What made Stephens performance all the more impressive was how his teammates responded to the energy he brought. Even the injured players, like Pryor, flocked to Stephens at media timeouts, embracing him and looking genuinely excited for a young man getting an opportunity on a big stage.
“Conrad got guys excited and gave us energy. We’ve been looking for that energy out of our team all year. He’s a great teammate,” Toole said in the postgame press conference. “The way he played today was the way he practices. He was awesome. In the right spot. Kept it simple,” said Toole.
From there, the Colonials found a rhythm. Fueled by the pure athleticism of junior point guard Kavon Stewart and versatility and length of sophomore swingman Elijah Minnie, the Colonials ripped off victories over Central Connecticut State and Bryant, where Pryor scored 10 in a return to action.
Stewart has been especially impressive for the team. While he still makes some of the mental blunders that he always has (he still leaves his feet far too often when passing) Stewart has grown into the leader that the team seemingly needs to capture yet another NEC title.
“Kavon is getting our guys pumped up and keeping the intensity up. He’s taking ownership of this team,” said coach Toole after the Bryant victory.


Matty McConnell has also picked up his play over the course of his inaugural season with the team. His defensive intensity and desire to take- and make- big shots as a freshman are good signs for this squad not only this season, but going forward.
“Our freshmen are coming along. They’re learning. To their credit, they’re putting in extra time to get better,” said Toole.
The three-game winning streak has moved the Colonials to 4-4 in conference, just two games behind the Mountaineers for first.

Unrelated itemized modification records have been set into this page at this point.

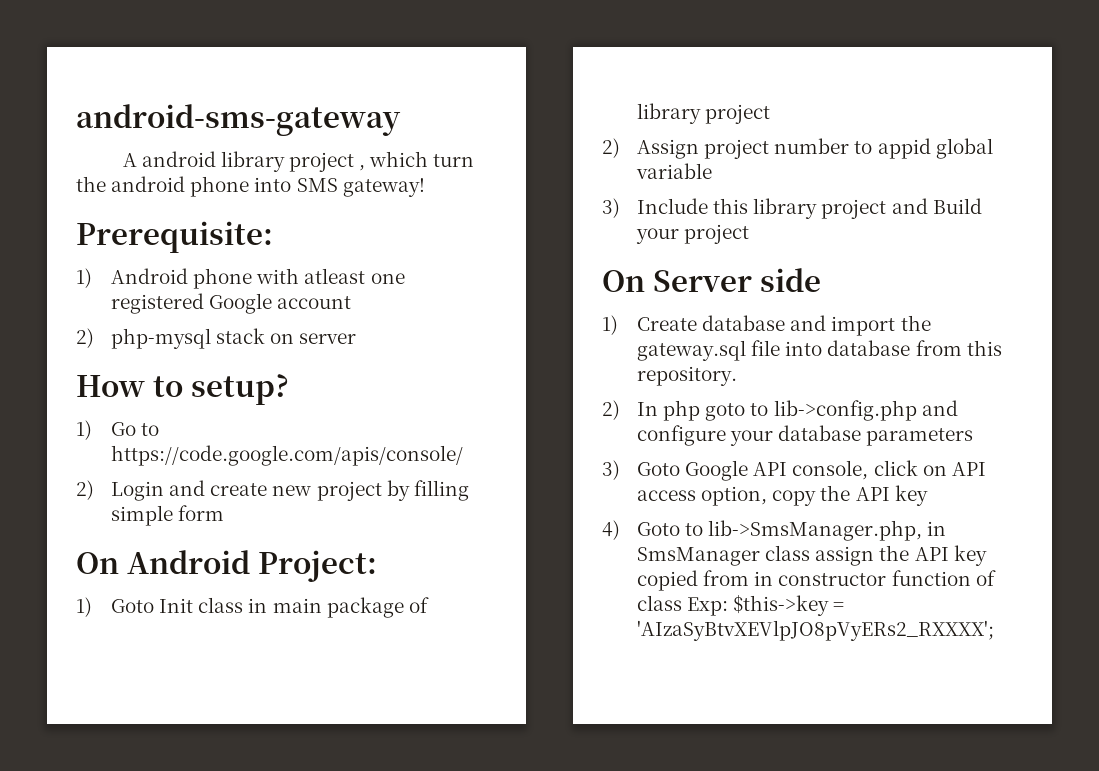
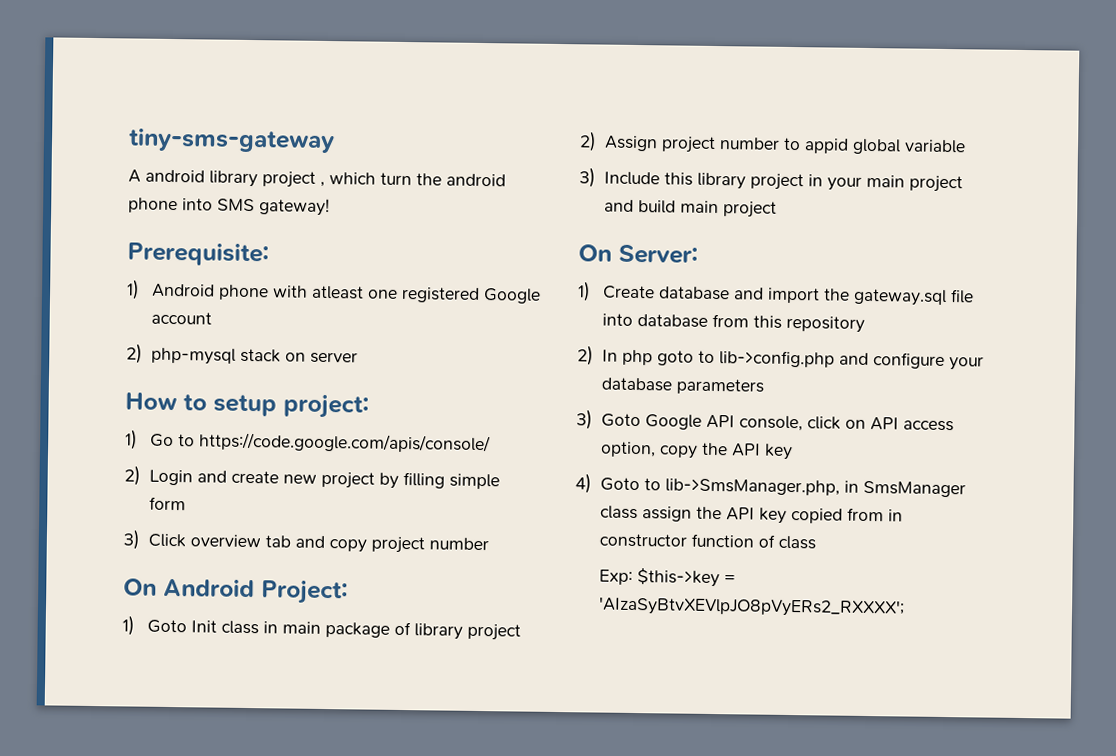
[76,104,401,136] android-sms-gateway -> [128,128,335,154] tiny-sms-gateway
[190,374,289,405] setup? -> [213,394,369,419] setup project:
(225, 513) none -> [123,529,489,554] // 3) Click overview tab and copy project number
[891,198,982,214] [635,228,679,244] and Build your -> [807,174,963,193] [603,199,719,214] in your main project and build main
[652,268,821,292] Server side -> [618,244,698,264] Server:
[636,366,737,386] repository. -> [785,315,865,333] repository
(682, 603) none -> (816, 542) //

The NEC is traditionally one of the most parity-filled conferences in college hoops, but this year it seems especially void of front-runners, outside of the Mountaineers. The Colonials will get to put that to the test when the teams meet Thursday in Emmitsburg, Md.
The pieces are there for this team to potentially repeat as NEC champs. They have a guy that can score at will in Pryor, an incredibly gifted athlete at point guard in Stewart, a lengthy and tenacious defender and dunk artist in Minnie, along with a supporting cast that has just enough firepower to get it done, as we’ve seen in the past three games. All of this could be put to good use, if they only buy into Toole and his staff completely, as it seems they may have.

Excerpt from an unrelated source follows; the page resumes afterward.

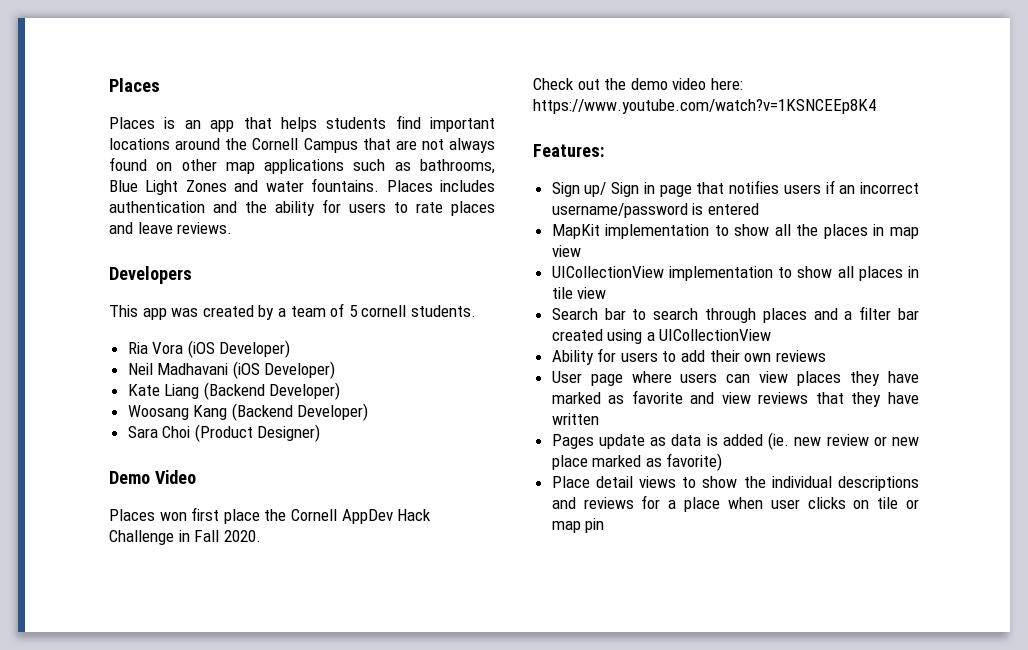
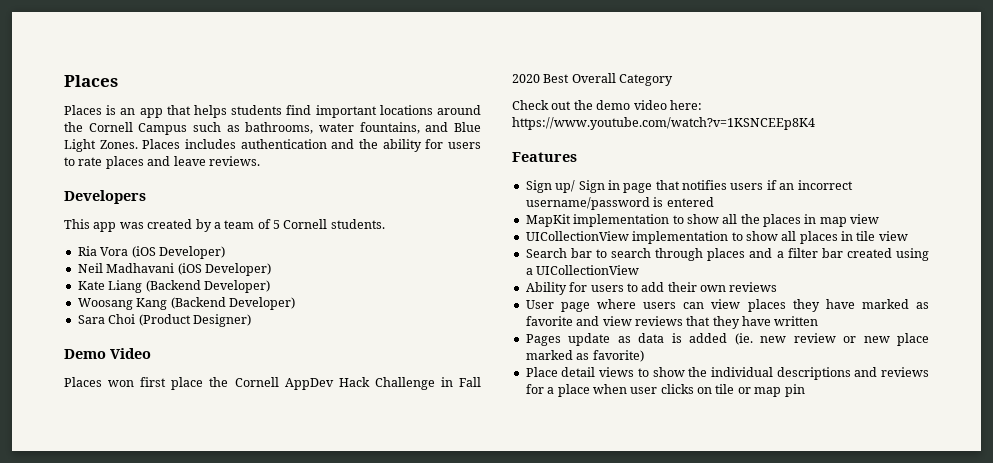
[362,138,495,153] [109,157,495,174] [109,178,380,195] that are not always found on other map applications such as bathrooms, Blue Light Zones and water fountains. -> [193,122,482,134] [64,139,138,152] such as bathrooms, water fountains, and Blue Light Zones.
[361,305,407,317] cornell -> [283,219,328,229] Cornell
[223,530,261,542] 2020. -> [512,73,674,86] 2020 Best Overall Category
[533,144,604,157] Features: -> [512,152,577,162] Features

Let’s not forget that last year’s team was struggling well into conference play. While their 9-6 NEC record was nothing to scoff at following a loss to Sacred Heart, the Colonials were in the middle of the pack and playing poorly at the end of games. It wasn’t until the move to put star forward Lucky Jones as the sixth man, dropping him from the starting lineup, that the team finally seemed to buy into what Toole was selling.


That team went from 13-14 and fading fast to 19-14 and owners of an NEC championship and a berth in the NCAA Tournament, where they would win their first game in the “Big Dance” since 1981 when they took down North Florida, 81-77. A team that had multiple players quit halfway through the season found itself in the second round of the tournament against the eventual champions, the Duke Blue Devils. And while the Colonials were beaten by the legendary blue-blood program, they put up a good fight, pulling within 10 midway through the second half.

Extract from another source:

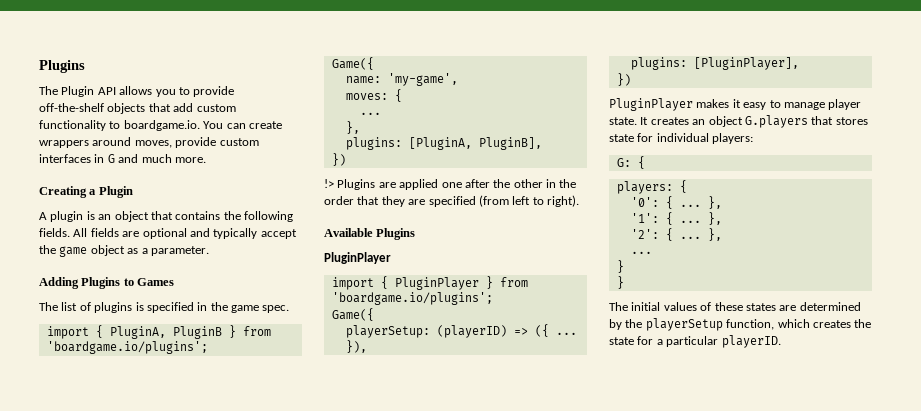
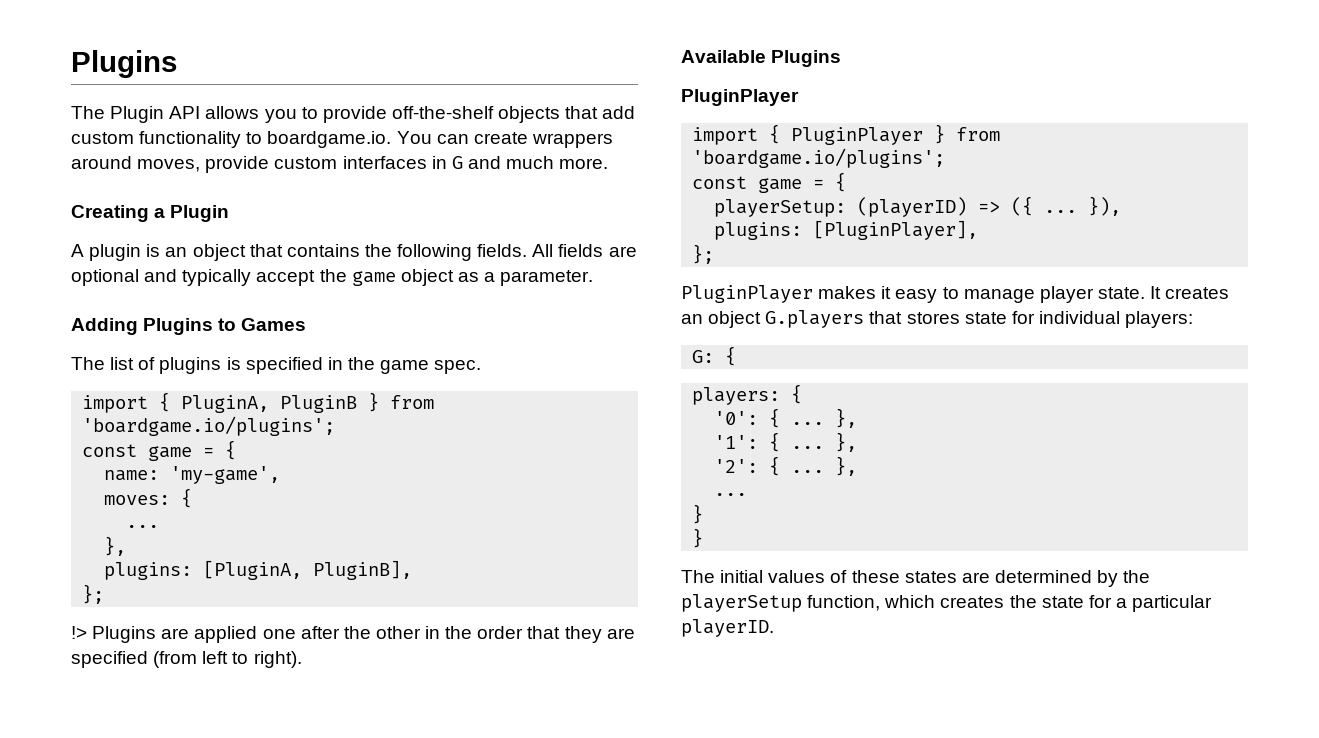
[331,57,374,70] Game({ -> [82,440,237,461] const game = {
[331,153,346,166] }) -> [82,584,105,604] };
[331,308,374,321] Game({ -> [692,172,847,193] const game = {
[616,73,631,86] }) -> [692,244,715,264] };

So the point is really this: Toole has done more with less. Heck, I didn’t even mention the time he beat the Kentucky Wildcats in the first round of the NIT (is there anyone who calls themselves a fan of the Colonials or college hoops who doesn’t know about that?) or how he came back the next year with a team depleted by graduation and injuries to the point of only having eight players able to play when he beat St. John’s to return to the second round of the same tournament.
If the Colonials can come together right now, the script on this season could flip as fast Toole’s comments did in the span of a week in regards to the efforts of his team.